[Tasks]
• A. In the video question answering paper summary, what two things do current AI models struggle to understand in videos?
• B. Pick up the video question answering paper summary after its final line and keep writing.

Tool-Augmented Spatiotemporal Reasoning for Streamlining Video Question Answering Task
Sunqi Fan, Jiashuo Cui, Meng-Hao Guo, Shuojin Yang
2025-12-12
Summary
This paper focuses on improving how well artificial intelligence can answer questions about videos, specifically by helping it understand what's happening both in individual scenes and over time.
What's the problem?
Current AI models, even the really big ones, have trouble with Video Question Answering because they struggle to understand both *where* things are in a video (spatial relationships) and *how* things change over time (temporal dynamics). They need to be able to connect what's happening in one part of a video to what happens later, and also pinpoint exactly what areas of the video are important for answering a question, but they often get confused or take shortcuts.
What's the solution?

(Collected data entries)
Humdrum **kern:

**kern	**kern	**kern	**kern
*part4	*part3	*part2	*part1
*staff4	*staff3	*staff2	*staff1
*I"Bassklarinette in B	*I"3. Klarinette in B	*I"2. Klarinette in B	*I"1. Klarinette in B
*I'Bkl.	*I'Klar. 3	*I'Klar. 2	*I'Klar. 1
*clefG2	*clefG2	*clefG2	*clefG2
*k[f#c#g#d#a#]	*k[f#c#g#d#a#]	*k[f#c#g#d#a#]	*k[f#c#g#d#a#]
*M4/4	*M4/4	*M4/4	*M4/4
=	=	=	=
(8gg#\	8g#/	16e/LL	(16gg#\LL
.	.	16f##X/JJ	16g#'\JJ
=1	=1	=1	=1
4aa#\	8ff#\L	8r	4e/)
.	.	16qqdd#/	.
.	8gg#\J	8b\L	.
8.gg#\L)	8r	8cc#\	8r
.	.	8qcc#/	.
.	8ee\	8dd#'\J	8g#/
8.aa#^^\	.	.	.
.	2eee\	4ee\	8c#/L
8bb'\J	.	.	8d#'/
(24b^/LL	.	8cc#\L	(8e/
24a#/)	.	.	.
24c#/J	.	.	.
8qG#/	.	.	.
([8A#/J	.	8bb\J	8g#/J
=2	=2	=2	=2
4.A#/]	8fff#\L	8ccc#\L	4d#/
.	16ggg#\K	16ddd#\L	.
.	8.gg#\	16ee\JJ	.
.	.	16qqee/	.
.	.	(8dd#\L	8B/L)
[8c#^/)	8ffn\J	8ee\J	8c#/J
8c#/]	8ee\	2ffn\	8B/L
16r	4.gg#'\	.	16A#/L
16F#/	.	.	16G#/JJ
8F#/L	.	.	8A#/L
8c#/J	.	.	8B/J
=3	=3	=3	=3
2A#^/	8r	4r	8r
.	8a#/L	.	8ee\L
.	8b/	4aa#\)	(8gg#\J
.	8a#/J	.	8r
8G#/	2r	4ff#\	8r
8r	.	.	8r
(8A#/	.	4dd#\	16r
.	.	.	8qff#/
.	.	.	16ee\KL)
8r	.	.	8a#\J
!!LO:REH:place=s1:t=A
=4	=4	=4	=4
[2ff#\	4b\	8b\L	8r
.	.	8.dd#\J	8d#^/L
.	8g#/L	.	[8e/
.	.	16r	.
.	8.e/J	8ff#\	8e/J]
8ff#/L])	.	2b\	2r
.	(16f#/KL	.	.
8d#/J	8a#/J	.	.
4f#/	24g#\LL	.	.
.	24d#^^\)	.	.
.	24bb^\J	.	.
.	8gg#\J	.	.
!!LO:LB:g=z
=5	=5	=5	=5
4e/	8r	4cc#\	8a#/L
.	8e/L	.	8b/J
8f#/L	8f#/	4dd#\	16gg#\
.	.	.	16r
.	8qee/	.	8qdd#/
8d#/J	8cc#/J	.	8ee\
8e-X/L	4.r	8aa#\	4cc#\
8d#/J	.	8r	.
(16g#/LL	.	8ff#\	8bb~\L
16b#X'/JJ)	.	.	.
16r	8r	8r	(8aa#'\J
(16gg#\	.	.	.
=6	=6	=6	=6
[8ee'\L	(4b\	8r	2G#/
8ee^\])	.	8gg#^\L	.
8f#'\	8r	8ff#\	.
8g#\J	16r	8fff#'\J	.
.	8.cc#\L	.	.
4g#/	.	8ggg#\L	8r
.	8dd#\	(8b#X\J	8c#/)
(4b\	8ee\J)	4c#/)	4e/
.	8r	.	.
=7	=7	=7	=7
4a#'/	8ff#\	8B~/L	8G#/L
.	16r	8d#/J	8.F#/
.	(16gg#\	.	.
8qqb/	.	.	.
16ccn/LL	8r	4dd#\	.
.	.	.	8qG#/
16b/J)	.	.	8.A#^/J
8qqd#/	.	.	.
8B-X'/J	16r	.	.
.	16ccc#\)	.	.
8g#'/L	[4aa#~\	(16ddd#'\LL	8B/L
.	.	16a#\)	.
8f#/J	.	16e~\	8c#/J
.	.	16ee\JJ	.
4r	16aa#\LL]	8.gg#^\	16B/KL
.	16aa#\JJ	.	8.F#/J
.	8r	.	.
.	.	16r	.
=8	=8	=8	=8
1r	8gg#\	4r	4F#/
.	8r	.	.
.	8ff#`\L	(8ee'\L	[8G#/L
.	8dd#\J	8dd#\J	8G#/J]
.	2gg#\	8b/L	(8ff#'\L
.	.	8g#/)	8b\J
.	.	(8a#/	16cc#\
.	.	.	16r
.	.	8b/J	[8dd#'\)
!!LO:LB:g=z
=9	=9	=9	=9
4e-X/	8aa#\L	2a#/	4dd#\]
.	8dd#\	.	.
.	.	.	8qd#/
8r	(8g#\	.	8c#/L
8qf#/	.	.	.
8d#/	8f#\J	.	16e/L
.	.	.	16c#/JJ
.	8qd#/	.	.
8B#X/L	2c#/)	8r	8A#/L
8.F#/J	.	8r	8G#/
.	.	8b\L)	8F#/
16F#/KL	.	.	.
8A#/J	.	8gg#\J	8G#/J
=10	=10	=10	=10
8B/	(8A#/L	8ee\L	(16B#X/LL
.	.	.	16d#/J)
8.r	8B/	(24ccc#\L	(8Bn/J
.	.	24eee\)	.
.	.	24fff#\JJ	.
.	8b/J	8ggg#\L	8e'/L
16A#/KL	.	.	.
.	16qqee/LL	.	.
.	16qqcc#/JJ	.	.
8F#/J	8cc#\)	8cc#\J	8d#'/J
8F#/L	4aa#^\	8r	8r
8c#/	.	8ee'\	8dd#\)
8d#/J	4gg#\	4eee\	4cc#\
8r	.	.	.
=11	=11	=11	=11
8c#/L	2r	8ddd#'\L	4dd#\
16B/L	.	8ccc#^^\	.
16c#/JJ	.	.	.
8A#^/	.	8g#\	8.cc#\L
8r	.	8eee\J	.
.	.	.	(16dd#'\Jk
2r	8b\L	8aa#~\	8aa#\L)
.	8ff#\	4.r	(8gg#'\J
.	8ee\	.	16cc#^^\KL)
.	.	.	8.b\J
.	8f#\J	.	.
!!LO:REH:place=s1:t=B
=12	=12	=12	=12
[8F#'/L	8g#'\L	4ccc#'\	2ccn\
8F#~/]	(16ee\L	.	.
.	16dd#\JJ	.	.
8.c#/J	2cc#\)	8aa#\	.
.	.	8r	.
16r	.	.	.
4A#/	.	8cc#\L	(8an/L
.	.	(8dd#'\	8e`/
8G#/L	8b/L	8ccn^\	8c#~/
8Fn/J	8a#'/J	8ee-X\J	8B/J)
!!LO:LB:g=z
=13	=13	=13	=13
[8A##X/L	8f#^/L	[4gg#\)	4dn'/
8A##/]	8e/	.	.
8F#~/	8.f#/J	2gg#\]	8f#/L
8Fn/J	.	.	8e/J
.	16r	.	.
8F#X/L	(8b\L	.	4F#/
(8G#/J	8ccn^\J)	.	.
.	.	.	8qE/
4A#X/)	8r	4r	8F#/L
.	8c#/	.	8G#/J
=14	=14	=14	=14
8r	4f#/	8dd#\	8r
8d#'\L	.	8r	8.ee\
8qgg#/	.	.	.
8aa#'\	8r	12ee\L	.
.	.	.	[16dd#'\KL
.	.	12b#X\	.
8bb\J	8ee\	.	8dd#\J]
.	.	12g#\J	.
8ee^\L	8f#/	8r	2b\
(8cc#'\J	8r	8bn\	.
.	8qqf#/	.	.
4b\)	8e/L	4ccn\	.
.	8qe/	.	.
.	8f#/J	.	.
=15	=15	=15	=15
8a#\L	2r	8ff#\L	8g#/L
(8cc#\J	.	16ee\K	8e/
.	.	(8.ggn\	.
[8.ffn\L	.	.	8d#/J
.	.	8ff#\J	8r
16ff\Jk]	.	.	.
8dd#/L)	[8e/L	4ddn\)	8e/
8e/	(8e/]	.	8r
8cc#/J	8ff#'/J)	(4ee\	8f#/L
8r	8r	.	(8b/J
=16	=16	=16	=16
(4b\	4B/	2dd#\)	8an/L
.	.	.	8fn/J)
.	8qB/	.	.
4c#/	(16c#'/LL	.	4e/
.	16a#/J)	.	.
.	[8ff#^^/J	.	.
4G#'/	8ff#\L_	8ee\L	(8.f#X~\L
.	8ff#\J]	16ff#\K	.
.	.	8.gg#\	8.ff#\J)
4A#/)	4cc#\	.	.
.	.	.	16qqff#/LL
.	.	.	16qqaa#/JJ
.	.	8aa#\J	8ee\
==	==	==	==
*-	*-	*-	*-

[Expected responses]
• A. They struggle to understand where things are in a video (spatial relationships) and how things change over time (temporal dynamics).

• B.
The researchers created a 'Video Toolkit' – a set of tools that help the AI analyze videos in a more detailed way. They also developed a 'Spatiotemporal Reasoning Framework' (STAR) which acts like a manager, deciding which tool to use and when. STAR carefully plans the order of these tools, first focusing on *where* to look in the video, and then analyzing *how* things change over time in that specific area. This helps the AI avoid making quick, incorrect assumptions and instead build a more thorough understanding.
Why it matters?
This work is a step towards creating AI assistants that can truly 'watch' and understand videos like humans do. This has big implications for things like automated video analysis, helping people with visual impairments, and building more intelligent robots that can interact with the real world.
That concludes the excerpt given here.